Friday, October 8, 2010
The Feelings Behind the Words
One of the most helpful suggestions in the Redirecting Children’s Behavior™ course is to look for the feelings behind a child’s words and actions. When discovering and understanding the feelings are your top priority, it is easier to separate the “deed” from the “doer” so that your response is helpful, calm and non-reactive even when your child may be out of control. Your response is directed towards your child learning a different way of doing what he is doing rather than becoming a statement about his character. Your response honors your relationship.
Two triggers that can quickly escalate a conversation into an argument are “never” and “always”. The use of either of those words, particularly if they are describing someone else’s behavior – “You never clean up your room” – do not solve problems.
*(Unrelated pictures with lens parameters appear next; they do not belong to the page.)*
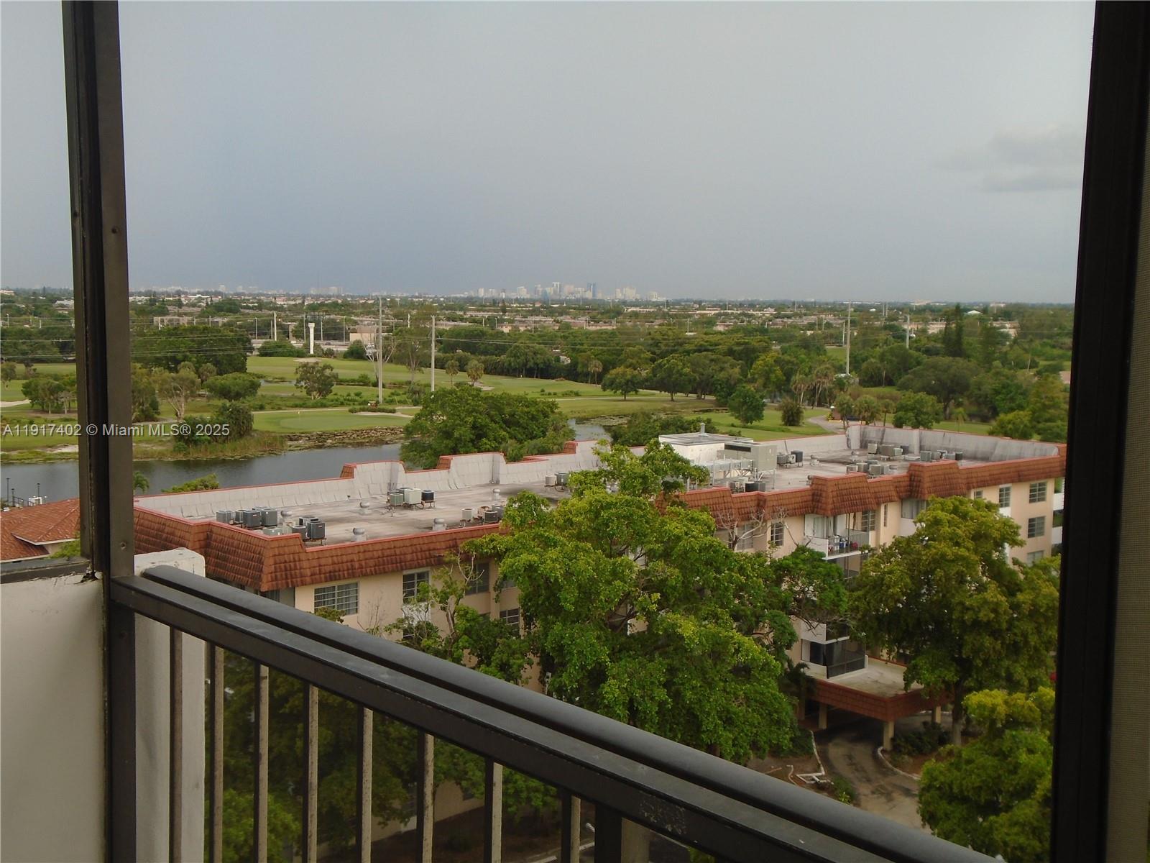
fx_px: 1395
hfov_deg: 44.8
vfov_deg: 34.3
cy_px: 432
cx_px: 575
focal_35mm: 42
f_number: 4.1
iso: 100
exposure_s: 1/100
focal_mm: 7.4
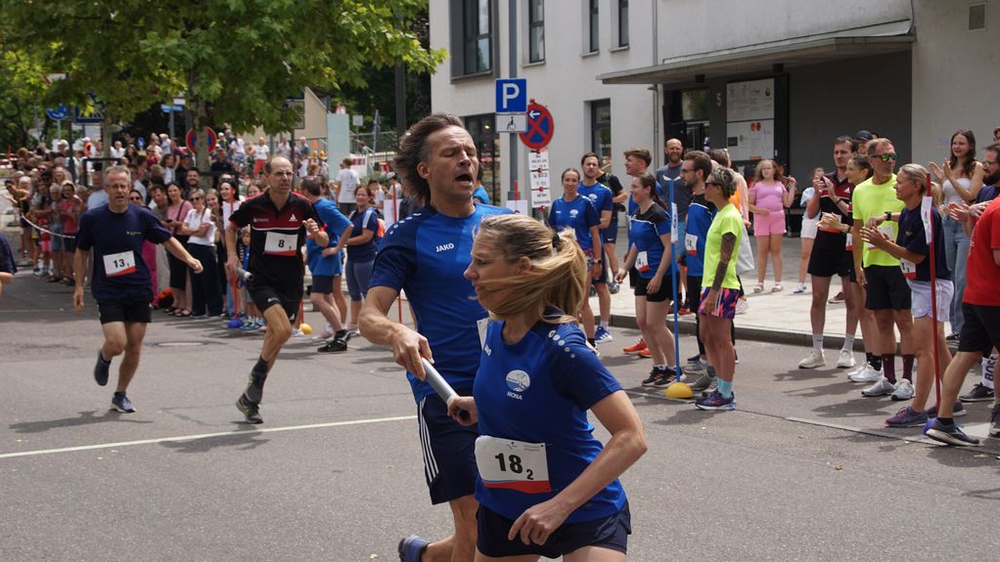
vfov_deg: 19.1
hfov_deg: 33.3
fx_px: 1671
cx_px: 500
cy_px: 281
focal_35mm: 63
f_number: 6.3
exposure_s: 1/320
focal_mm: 40
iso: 100
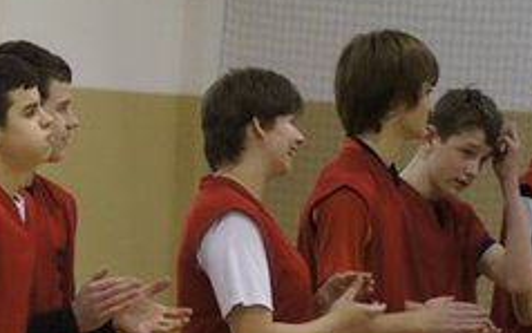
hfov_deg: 6.7
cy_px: 344
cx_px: -156
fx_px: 4531
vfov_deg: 4.2
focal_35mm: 312
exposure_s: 1/125
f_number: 4.5
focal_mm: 75
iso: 3200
Imagine a scenario in which you’ve said “no” to a request from your daughter to spend the night at a friend’s house. She responds angrily, “You never let me go anywhere!” If you were to quickly react, you might become defensive, seeking to provide evidence of how that isn’t true. You might prove how wrong she is by tossing out all of the times that you said “yes” to her requests. The interaction could easily become a heated power struggle with you thinking she is ungrateful for what you do and your daughter feeling like you do not understand her.
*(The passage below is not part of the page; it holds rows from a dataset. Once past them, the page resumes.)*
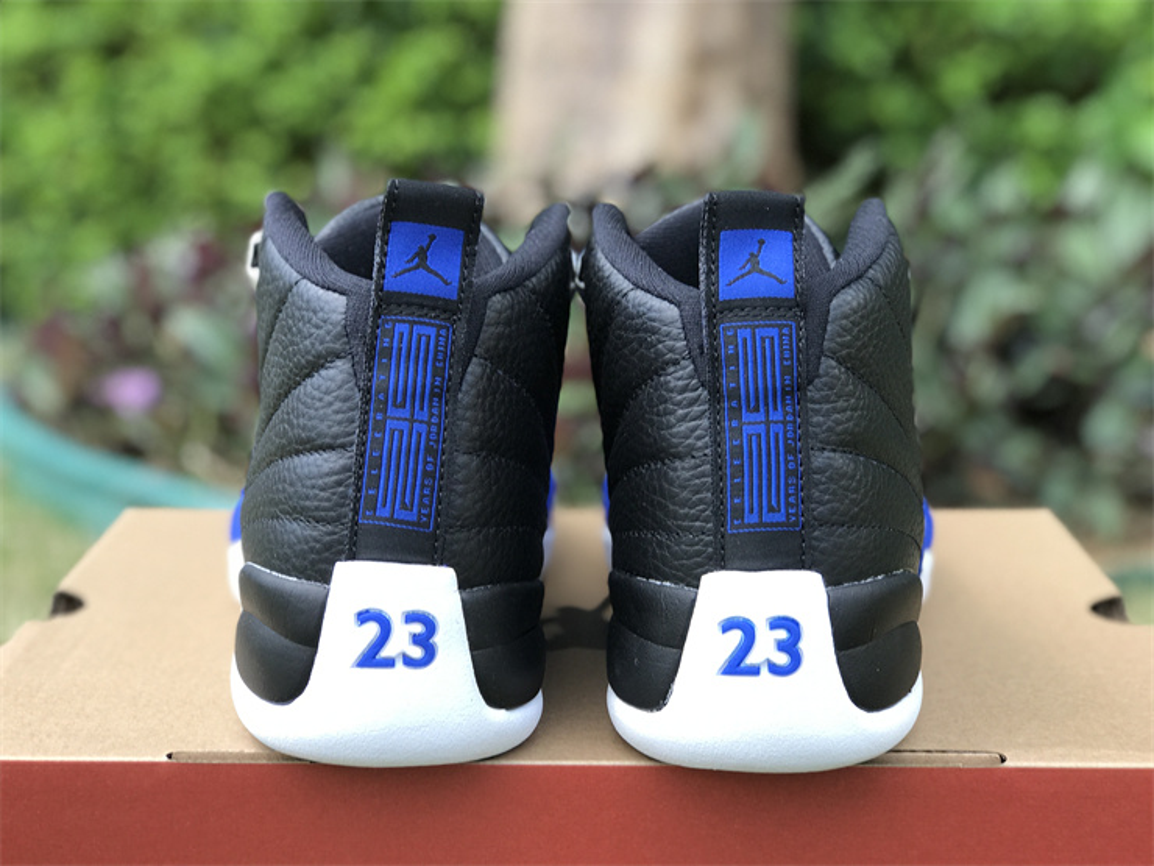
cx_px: 577
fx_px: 1900
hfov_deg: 33.8
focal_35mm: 57
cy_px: 433
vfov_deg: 25.7
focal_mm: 6.6
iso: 32
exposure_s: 1/100
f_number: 2.8
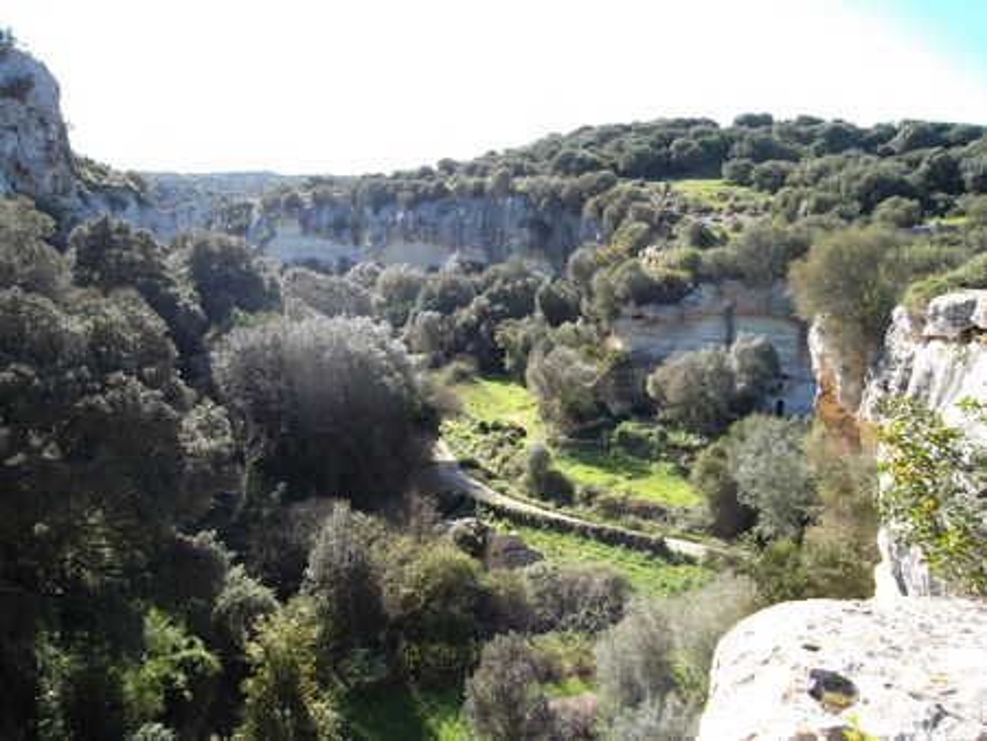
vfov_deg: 51.4
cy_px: 370
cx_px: 494
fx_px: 770
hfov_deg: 65.3
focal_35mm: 27
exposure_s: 1/220
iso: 80
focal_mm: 4.9
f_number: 3.5
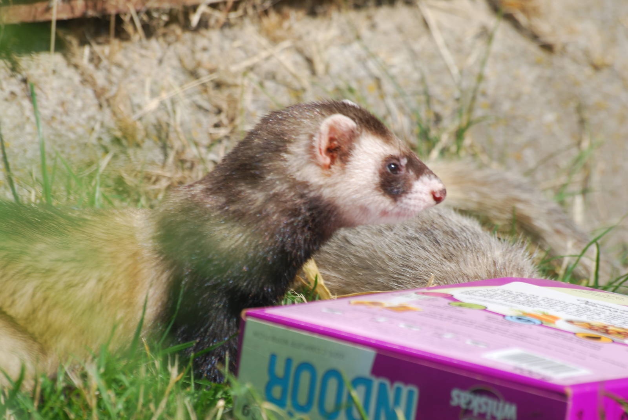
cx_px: 314
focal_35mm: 405
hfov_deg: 5.1
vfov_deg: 3.4
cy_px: 210
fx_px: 7073
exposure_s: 1/250
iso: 100
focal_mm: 270
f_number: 8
Instead, look for her feelings behind her words. She is striking out because she is disappointed and angry. Looking at her feelings behind her words allows you to respond lovingly and effectively. Your response can then be, “You sound very disappointed. You must have really wanted to spend the night at Lisa’s house.” That will not be the end of the conversation, and it can be the end of the power struggle.
The same holds true for “always.” Imagine that your child says, “You always tell me what to do. You are not the boss of me!” If you look at the feelings behind the words, you will see a classic power struggle in which your child is proving that you are not the boss of him. He may be feeling powerless or over-powered. Your response can then be, “You are right! I am not the boss of you. You are the boss of you.” Again, that will not be the end of the conversation, and it can be the end of the power struggle.